Taking these fish will require a downstream presentation, so I take to the ridge to get above them, flushing a turkey in the process. Re-entering the creek I move slowly into position and cast, but the tuft of CDC I had hoped to follow is no larger than a speck of sunlight, a fleck of foam, and there are many flecks and specks to contend with. As it enters the riffle I feel like I’m on the wrong end of a shell game, and set the hook at the next riseform I see. Nothing. Five similar drifts, still nothing. I decide to cheat a little, and hang a tiny peacock-herl soft hackle off the back of the dry. I let the rig swing out at the end of the next drift, and hook up with a little Cohiba of a brown. As delicately as I fight it, the battle puts the whole pod down.
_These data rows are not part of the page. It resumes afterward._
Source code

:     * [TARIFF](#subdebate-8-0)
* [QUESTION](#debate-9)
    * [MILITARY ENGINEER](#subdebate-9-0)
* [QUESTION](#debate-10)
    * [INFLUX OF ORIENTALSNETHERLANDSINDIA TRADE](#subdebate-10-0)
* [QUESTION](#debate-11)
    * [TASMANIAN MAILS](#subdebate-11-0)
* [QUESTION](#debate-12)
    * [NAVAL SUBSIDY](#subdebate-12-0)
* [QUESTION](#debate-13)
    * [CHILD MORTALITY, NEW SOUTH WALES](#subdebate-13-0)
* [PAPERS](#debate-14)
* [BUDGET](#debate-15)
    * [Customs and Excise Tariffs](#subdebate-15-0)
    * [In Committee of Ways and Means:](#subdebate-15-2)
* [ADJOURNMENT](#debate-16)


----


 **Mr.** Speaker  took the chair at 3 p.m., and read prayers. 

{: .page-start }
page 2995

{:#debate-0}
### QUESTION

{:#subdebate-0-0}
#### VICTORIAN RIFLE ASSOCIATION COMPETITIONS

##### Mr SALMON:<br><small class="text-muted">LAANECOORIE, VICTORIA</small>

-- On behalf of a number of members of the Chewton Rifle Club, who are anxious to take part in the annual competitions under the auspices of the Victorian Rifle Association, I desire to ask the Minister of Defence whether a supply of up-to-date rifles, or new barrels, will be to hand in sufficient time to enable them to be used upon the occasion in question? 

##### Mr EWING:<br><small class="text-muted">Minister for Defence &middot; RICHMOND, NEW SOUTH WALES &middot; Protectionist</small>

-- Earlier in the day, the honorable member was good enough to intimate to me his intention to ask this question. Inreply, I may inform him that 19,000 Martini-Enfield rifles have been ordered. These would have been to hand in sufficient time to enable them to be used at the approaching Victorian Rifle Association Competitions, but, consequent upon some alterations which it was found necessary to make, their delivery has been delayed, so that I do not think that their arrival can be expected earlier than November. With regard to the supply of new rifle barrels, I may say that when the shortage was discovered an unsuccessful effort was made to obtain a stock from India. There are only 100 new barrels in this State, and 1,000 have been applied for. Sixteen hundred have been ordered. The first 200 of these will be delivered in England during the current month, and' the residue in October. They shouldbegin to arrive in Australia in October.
After a quick release I stand there midstream, ruminating, deliberating. Fact: it has taken me twenty minutes and a lot of creeping, a lot of turning-into-the-Invisible Man, a lot of calorie-burning to catch this fish. Ahead of me, at the end of each riffle-hole-run sequence, there is the possibility of doing the same. The question is: do I really want this?

A few years ago the answer would have been a hands-down yes—and bring on a second helping, please. Needing to prove something (and we’ve all needed to prove something at some point in our angling careers), I would have sweated and suffered for those fish, taken one or two from each run, and complimented myself on my sophisticated palate, my finesse, my delicacy, my restraint. But now I feel entitled to be a little more honest with myself, and the truth is this: while I may very well enjoy the delicacy that is midge fishing in the future, right now I want to consume some brute aggression, I want to scarf down some deliberate nastiness, I want a stick-to-your-ribs type of experience. I don’t want many fish. Heck, I don’t even want two—I want one fish that wants to kill something. Having taken a bite of soufflé, I want to change my order to moose haunch, seared over an open fire, served in a bucket of gravy. So I trudge back to the car, grab my six weight and a few of my less gaudy steelhead sculpins, and head downstream to the bigger bends.
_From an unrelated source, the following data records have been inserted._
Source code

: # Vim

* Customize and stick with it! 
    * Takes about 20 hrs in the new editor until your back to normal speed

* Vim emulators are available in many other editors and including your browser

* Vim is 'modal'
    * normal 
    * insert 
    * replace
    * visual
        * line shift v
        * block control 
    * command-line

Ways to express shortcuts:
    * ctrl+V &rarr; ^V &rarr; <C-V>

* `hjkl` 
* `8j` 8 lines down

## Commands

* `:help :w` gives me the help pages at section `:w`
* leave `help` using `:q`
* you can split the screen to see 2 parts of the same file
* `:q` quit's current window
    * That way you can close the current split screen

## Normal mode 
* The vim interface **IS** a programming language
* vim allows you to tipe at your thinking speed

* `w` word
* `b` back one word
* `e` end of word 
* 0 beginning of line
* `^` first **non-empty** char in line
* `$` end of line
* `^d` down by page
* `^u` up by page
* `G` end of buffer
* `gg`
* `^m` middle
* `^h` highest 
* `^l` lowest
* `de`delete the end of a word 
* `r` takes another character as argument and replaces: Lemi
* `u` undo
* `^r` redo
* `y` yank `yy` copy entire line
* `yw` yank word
I bypass a few pods of risers till I arrive at the undercut bank I had in mind. I identify the sweet spot where the main current veers off, leaving a cozy, slack nook where the alpha fish of this bend will be holding. Then I start casting, feeling out the current, working my way to the sweet spot.

Before I even get there a good-sized brown flashes from behind a rock, knocking the sculpin off track but missing. Then does it again. I miss him twice, but my heart’s pounding. My second cast, right through the sweet spot, is met with a solid slam, a truly good fish, a fish so strong there’s a moment where I’m not sure I’ll be able to keep him from turning into a cutbank fugutive. But I do, and he eventually comes to hand, a nice 17-inch brown that decided he didn’t feel like eating midges that day. I feel a special kinship with him, and pay a high compliment as I breathe him back into the flow: “You’ve got damn good taste.”